His knowledge of anatomy was necessarily very imperfect, and was gained largely from his predecessors, to whom he gave full credit. Dissections of the human body were forbidden him, and he was obliged to confine his experimental researches to operations on the lower animals. His knowledge of the structure and arrangement of the bones, however, was fairly accurate, but the anatomy of the softer tissues, as he conceived it, was a queer jumbling together of blood-vessels, muscles, and tendons. He does refer to "nerves," to be sure, but apparently the structures referred to are the tendons and ligaments, rather than the nerves themselves. He was better acquainted with the principal organs in the cavities of the body, and knew, for example, that the heart is divided into four cavities, two of which he supposed to contain blood, and the other two air.

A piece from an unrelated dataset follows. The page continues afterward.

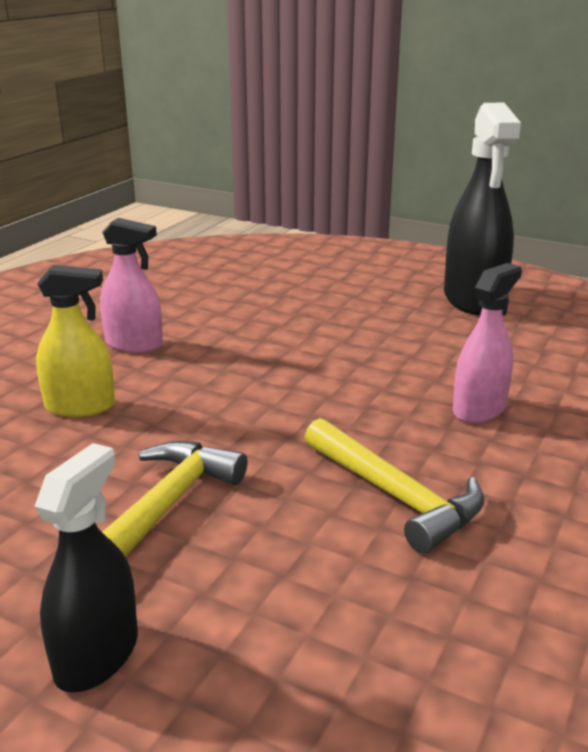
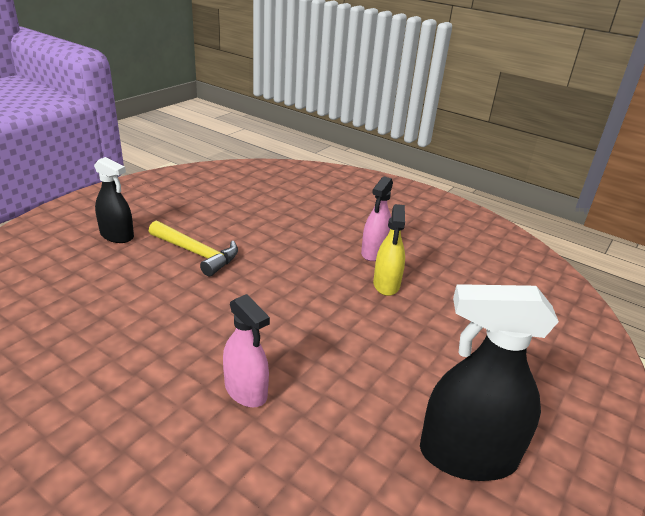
camera: 95 degrees right, 5 degrees up
yellow spray bottle [36,265,115,417] -> yellow spray bottle moved to [373,204,405,296]
yellow hammer [304,418,484,554] -> none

His most revolutionary step was his divorcing of the supernatural from the natural, and establishing the fact that disease is due to natural causes and should be treated accordingly. The effect of such an attitude can hardly be over-estimated. The establishment of such a theory was naturally followed by a close observation as to the course of diseases and the effects of treatment. To facilitate this, he introduced the custom of writing down his observations as he made them—the "clinical history" of the case. Such clinical records are in use all over the world to-day, and their importance is so obvious that it is almost incomprehensible that they should have fallen into disuse shortly after the time of Hippocrates, and not brought into general use again until almost two thousand years later.

But scarcely less important than his recognition of disease as a natural phenomenon was the importance he attributed to prognosis. Prognosis, in the sense of prophecy, was common before the time of Hippocrates. But prognosis, as he practised it and as we understand it to-day, is prophecy based on careful observation of the course of diseases—something more than superstitious conjecture.

Although Hippocratic medicine rested on the belief in natural causes, nevertheless, dogma and theory held an important place. The humoral theory of disease was an all-important one, and so fully was this theory accepted that it influenced the science of medicine all through succeeding centuries. According to this celebrated theory there are four humors in the body— blood, phlegm, yellow bile, and black bile. When these humors are mixed in exact proportions they constitute health; but any deviations from these proportions produce disease. In treating diseases the aim of the physician was to discover which of these humors were out of proportion and to restore them to their natural equilibrium. It was in the methods employed in this restitution, rather than a disagreement about the humors themselves, that resulted in the various "schools" of medicine.

In many ways the surgery of Hippocrates showed a better understanding of the structure of the organs than of their functions. Some of the surgical procedures as described by him are followed, with slight modifications, to-day. Many of his methods were entirely lost sight of until modern times, and one, the treatment of dislocation of the outer end of the collar-bone, was not revived until some time in the eighteenth century.

Hippocrates, it seems, like modern physicians, sometimes suffered from the ingratitude of his patients. "The physician visits a patient suffering from fever or a wound, and prescribes for him," he says; "on the next day, if the patient feels worse the blame is laid upon the physician; if, on the other hand, he feels better, nature is extolled, and the physician reaps no praise." The essence of this has been repeated in rhyme and prose by writers in every age and country, but the "father of medicine" cautions physicians against allowing it to influence their attitude towards their profession.